History of Food Banks
The concept of food banking was developed by John van Hengel in Phoenix, AZ, in the late 1960s. Van Hengel, a retired businessman, volunteered at a soup kitchen trying to find food to serve our neighbors facing hunger. One day, he met a desperate mother who regularly rummaged through grocery store garbage bins to find food for her children. She suggested that there should be a place where food could be stored for people to pick up, rather than being thrown away —similar to the way “banks” store money for future use. With that, an industry was born.
Van Hengel established St. Mary’s Food Bank as the nation’s first food bank. In its initial year, van Hengel and his volunteers distributed 275,000 pounds of food to people in need. Word of the food bank’s success quickly spread, and states began to note. By 1977, food banks were established in 18 cities across the country.
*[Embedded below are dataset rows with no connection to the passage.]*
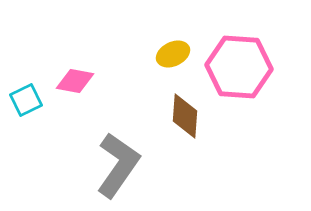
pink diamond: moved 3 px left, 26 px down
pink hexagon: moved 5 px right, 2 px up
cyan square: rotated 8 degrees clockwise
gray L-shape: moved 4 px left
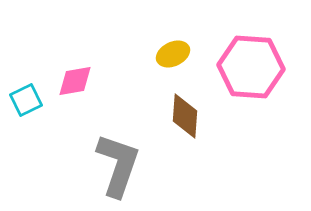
pink hexagon: moved 12 px right
pink diamond: rotated 21 degrees counterclockwise
gray L-shape: rotated 16 degrees counterclockwise
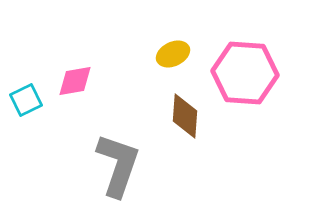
pink hexagon: moved 6 px left, 6 px down
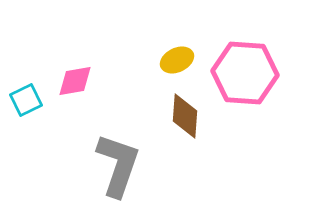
yellow ellipse: moved 4 px right, 6 px down
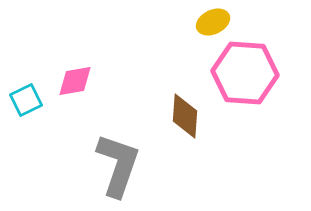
yellow ellipse: moved 36 px right, 38 px up
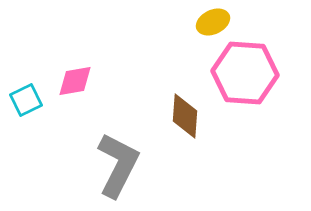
gray L-shape: rotated 8 degrees clockwise
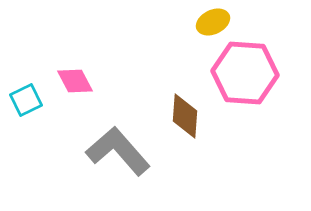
pink diamond: rotated 72 degrees clockwise
gray L-shape: moved 14 px up; rotated 68 degrees counterclockwise
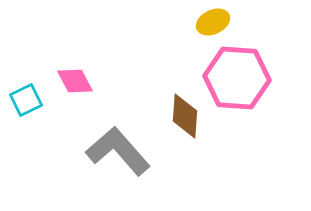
pink hexagon: moved 8 px left, 5 px down
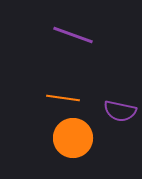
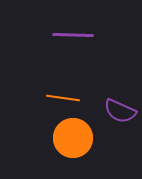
purple line: rotated 18 degrees counterclockwise
purple semicircle: rotated 12 degrees clockwise
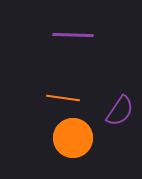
purple semicircle: rotated 80 degrees counterclockwise
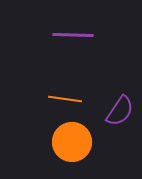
orange line: moved 2 px right, 1 px down
orange circle: moved 1 px left, 4 px down
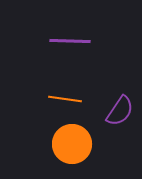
purple line: moved 3 px left, 6 px down
orange circle: moved 2 px down
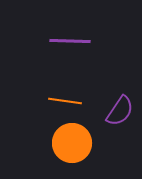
orange line: moved 2 px down
orange circle: moved 1 px up
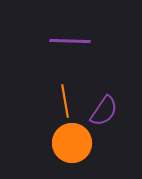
orange line: rotated 72 degrees clockwise
purple semicircle: moved 16 px left
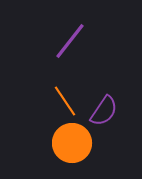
purple line: rotated 54 degrees counterclockwise
orange line: rotated 24 degrees counterclockwise
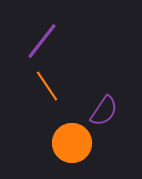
purple line: moved 28 px left
orange line: moved 18 px left, 15 px up
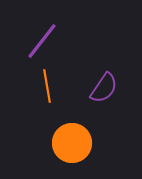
orange line: rotated 24 degrees clockwise
purple semicircle: moved 23 px up
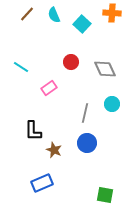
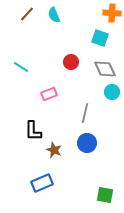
cyan square: moved 18 px right, 14 px down; rotated 24 degrees counterclockwise
pink rectangle: moved 6 px down; rotated 14 degrees clockwise
cyan circle: moved 12 px up
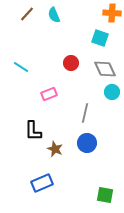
red circle: moved 1 px down
brown star: moved 1 px right, 1 px up
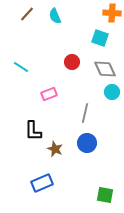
cyan semicircle: moved 1 px right, 1 px down
red circle: moved 1 px right, 1 px up
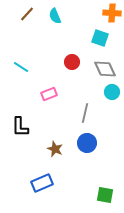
black L-shape: moved 13 px left, 4 px up
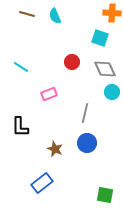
brown line: rotated 63 degrees clockwise
blue rectangle: rotated 15 degrees counterclockwise
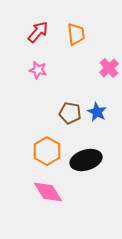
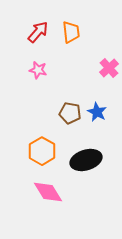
orange trapezoid: moved 5 px left, 2 px up
orange hexagon: moved 5 px left
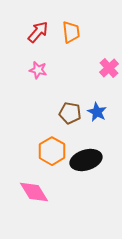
orange hexagon: moved 10 px right
pink diamond: moved 14 px left
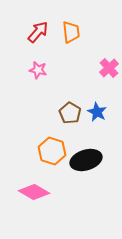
brown pentagon: rotated 20 degrees clockwise
orange hexagon: rotated 12 degrees counterclockwise
pink diamond: rotated 28 degrees counterclockwise
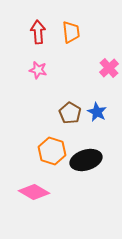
red arrow: rotated 45 degrees counterclockwise
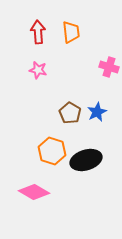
pink cross: moved 1 px up; rotated 30 degrees counterclockwise
blue star: rotated 18 degrees clockwise
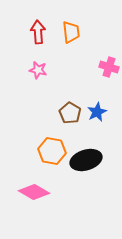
orange hexagon: rotated 8 degrees counterclockwise
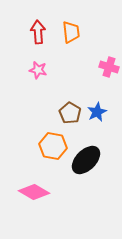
orange hexagon: moved 1 px right, 5 px up
black ellipse: rotated 28 degrees counterclockwise
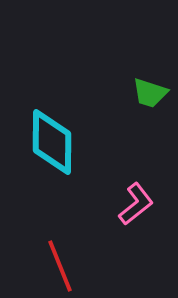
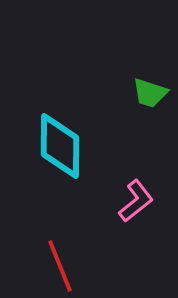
cyan diamond: moved 8 px right, 4 px down
pink L-shape: moved 3 px up
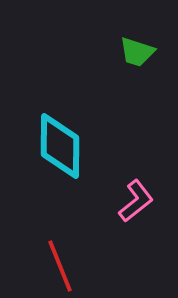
green trapezoid: moved 13 px left, 41 px up
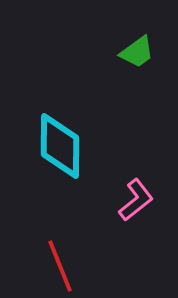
green trapezoid: rotated 54 degrees counterclockwise
pink L-shape: moved 1 px up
The Need for Feeding America
As the number of food banks began to increase, van Hengel created a national organization for food banks, and in 1979 he established Second Harvest, which was later called America’s Second Harvest, the Nation’s Food Bank Network. In 2008, the network changed its name to Feeding America to better reflect the organization's mission.
Feeding America Today
Today, Feeding America is the nation’s largest domestic hunger-relief organization—a powerful and efficient network of 200 food banks across the country. As the coronavirus pandemic brought record unemployment and instability, the Feeding America network rose to meet the need. Last year, the Feeding America network served 5.2 billion meals.